Yours & Preacher's (2006) article introducing the idea of "fitting propensity" are, in my opinion, MUST READS for anyone who does any kind of latent variable modelling.

Thanks! Flattered to be recommended alongside Kris.

Seconded. Dale Kim introduced me to the idea of fitting propensity and it bugs me it's not more widely known!

There are a lot of things that I feel are important but a little "out there". Aside from fit propensity I'd put in Raykov's proof of infinite equivalent models, growth mixture models that cannot distinguish non-normality from multiple latent classes, etc. I guess the main prob1/2

with this kind of things (and hence their lack of popularity) is that they're a constant reminder that there is no such thing as 'standard statistical analysis' that can be rote-performed HOWEVER if there are problems and nobody talks about them... do they even exist? 2/2

Another along those lines is Waller (2008) on fungible regression weights - coefficients can be drastically different (even with reversed signs!) and still yield near identical R^2s

Extended to SEM by Pek & Wu (2018), Lee, MacCallum, & Brown (2018) and others. Interesting work.

I've only read Waller (2008). I found it interesting from a theory point of view however... correct me if I'm wrong but, doesn't the whole thing about fungible regression coefficients allows for solutions that aren't optimal? As in they are not *the* least-squares solution?

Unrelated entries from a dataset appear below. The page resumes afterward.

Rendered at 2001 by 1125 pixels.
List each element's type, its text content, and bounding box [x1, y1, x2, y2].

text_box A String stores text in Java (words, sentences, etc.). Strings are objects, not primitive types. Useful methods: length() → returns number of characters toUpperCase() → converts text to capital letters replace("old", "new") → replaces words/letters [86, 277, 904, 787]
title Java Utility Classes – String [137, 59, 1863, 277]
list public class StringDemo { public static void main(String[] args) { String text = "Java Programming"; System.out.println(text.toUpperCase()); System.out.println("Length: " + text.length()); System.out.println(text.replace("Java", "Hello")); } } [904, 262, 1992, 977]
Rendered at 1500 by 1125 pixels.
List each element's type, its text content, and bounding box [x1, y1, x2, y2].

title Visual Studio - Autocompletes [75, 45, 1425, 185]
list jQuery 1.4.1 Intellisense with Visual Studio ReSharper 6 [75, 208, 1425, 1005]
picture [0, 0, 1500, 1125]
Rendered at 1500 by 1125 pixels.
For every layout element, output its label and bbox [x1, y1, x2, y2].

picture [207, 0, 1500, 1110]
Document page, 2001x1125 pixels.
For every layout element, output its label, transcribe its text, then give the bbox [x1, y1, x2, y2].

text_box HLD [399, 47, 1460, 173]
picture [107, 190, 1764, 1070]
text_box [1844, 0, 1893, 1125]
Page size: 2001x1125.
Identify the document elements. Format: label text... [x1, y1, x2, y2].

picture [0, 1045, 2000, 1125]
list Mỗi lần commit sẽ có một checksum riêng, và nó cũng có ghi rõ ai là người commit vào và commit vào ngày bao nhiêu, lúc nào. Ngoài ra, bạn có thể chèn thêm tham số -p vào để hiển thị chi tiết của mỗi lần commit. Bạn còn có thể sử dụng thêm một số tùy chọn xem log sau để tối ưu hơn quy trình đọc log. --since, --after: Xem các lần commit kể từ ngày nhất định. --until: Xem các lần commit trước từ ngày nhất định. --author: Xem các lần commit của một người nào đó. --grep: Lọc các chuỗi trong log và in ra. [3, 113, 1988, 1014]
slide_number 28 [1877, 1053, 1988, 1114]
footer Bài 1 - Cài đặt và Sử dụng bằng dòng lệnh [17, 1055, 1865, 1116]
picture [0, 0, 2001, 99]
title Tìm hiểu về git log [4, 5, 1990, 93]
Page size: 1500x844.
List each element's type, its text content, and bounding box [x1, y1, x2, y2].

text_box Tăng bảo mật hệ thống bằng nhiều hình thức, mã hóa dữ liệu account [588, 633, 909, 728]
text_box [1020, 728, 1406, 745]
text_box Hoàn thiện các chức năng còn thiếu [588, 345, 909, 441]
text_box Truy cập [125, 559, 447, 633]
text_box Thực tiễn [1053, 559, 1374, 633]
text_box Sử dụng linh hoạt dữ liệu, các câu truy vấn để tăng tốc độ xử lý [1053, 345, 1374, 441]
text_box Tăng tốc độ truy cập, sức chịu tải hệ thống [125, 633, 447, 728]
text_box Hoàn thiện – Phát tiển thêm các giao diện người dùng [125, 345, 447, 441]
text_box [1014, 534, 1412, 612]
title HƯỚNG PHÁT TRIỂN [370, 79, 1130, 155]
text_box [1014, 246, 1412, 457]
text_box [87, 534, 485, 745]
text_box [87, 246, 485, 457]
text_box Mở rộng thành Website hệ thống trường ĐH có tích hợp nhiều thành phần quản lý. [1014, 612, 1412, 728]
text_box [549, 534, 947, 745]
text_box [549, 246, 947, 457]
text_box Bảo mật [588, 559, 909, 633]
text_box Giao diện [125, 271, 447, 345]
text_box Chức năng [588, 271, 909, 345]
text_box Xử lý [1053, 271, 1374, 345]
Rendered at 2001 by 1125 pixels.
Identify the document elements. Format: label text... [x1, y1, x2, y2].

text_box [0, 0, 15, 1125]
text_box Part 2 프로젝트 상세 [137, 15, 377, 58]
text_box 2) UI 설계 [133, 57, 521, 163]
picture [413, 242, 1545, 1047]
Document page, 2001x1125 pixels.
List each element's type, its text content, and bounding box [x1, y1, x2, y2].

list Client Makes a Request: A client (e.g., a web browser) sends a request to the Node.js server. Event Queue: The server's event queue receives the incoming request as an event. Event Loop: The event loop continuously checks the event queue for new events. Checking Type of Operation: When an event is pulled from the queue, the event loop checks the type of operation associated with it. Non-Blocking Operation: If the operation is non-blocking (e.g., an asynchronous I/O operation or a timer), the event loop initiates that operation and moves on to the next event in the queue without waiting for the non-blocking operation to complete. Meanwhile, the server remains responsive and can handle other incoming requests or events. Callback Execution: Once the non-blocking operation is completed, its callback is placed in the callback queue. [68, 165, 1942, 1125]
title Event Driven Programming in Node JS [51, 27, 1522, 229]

Waiting on my library to access this pub, so apologies if you answer this question already: is there still utility in using model-based reliability indices (e.g., OmegasH, OmegaHS, % reliable variance) from bifactor models to inform use of composite scores?

Those indices aren’t discussed in this paper, but yes - bifactor (and imo all latent variable) models must be evaluated by criteria that supplement overall model-data fit. For those who don’t know, useful criteria are presented by Rodriguez & Reise (2015a/b in JPA/Psych Methods)